BY ALEXANDER FRIED
IF WHAT you look for in art is sweetness and comfort, stay away from the corner of the De Young Museum that contains the big, month-long exhibit by Art Members of the San Francisco Art Association.
To go to the exhibition is like entering an explosion of flying paint, strong pictorial feelings and twisted, grotesque sculptural imagery.
Aside from the violent impact of many abstractions, the works that do offer a recognizable version of the human figure are heavy in gloom.
The prime example of pessimism is the sculptural tidbit by Bruce Conner, call the “The Child.”
Conner’s little figure is very much like a decayed, mummified corpse. It sits strapped to a highchair. It is swathed in a web of torn old nylon stockings. Its mouth is open and its eyes are blind in a silent cry of horror. Undoubtably the sculptor has formed the figure very cleverly. Yet its net expression is simply awful – like something a ghoul would steal from the graveyard.
Why do so many modern artists in this country think so intently in terms of gloom?
Don’t tell me it’s because of the threat of H-bombs. In earlier centuries, disease and early death were more menacing every day to the average man than the prospects of disaster we can observe about us today.
Yet the artists of those centuries often lightened their serious thoughts with cheerfulness. And a person today doesn’t have to be a Pollyanna to find some balm and pleasantness amid the familiar age-old human tragedy.
Are our gloomier modern artists upset because they find themselves living so much apart from the routine mass life around them?
Does it disgruntle them that the world doesn't admire and buy their work as readily as they’d like? Are they simply sticking out their tongues at the surrounding landscape of pretty commercial illustrations?
Oddly enough, in the Art Association exhibit, it is the figurative works that tend more to gloom than the abstractions. Many of the latter paintings have so much flame of color and energy that they look quite exhilarating, not oppressive.

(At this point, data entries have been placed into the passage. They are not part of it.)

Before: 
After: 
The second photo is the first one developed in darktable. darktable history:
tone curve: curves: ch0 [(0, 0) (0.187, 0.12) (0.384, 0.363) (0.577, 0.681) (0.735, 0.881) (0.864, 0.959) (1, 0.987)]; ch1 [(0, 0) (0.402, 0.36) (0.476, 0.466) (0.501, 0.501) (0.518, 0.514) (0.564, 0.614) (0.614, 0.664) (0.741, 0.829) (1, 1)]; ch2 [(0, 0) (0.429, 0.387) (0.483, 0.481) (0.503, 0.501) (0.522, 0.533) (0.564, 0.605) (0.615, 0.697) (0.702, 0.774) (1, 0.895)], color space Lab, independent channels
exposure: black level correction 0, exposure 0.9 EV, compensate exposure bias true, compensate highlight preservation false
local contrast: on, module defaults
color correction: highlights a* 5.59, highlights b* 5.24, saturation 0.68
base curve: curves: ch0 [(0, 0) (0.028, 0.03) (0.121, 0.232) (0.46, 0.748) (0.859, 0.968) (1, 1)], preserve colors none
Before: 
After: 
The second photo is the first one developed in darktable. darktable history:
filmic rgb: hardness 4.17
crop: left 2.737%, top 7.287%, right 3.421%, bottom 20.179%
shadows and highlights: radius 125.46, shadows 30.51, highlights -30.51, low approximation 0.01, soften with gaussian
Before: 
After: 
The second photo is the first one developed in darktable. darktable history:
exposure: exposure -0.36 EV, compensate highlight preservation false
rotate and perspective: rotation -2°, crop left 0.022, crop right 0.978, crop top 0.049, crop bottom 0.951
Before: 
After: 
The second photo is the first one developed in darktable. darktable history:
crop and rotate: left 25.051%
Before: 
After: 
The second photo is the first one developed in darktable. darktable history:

In regard to Conner’s “Child,” the artist surely could easily out-argue any optimistic, lyrical gallery-goer who would say such an anti-beautiful thing couldn’t possibly be art.
To defend his work, he could point to the revered Rembrandt portrayals of hanging slabs of gory meat, or to Goya’s horrors of war, or to the cruel Renaissance scenes of Crucifixion and martyrdom. For good measure me might cite stabbings in great operas, to say nothing of TV and movie murders galore.
The optimistic, lyrical visitor can come back with a simple reply:
He can ask – in a paraphrase of Shakespeare’s sonnet – why should be “love that which he receives so gladly,” or why should he “receive with pleasure his annoy?”
Whereupon he can turn his back on the grisly Conner object, and look at any of the nearly 200 other items in the Art Association show.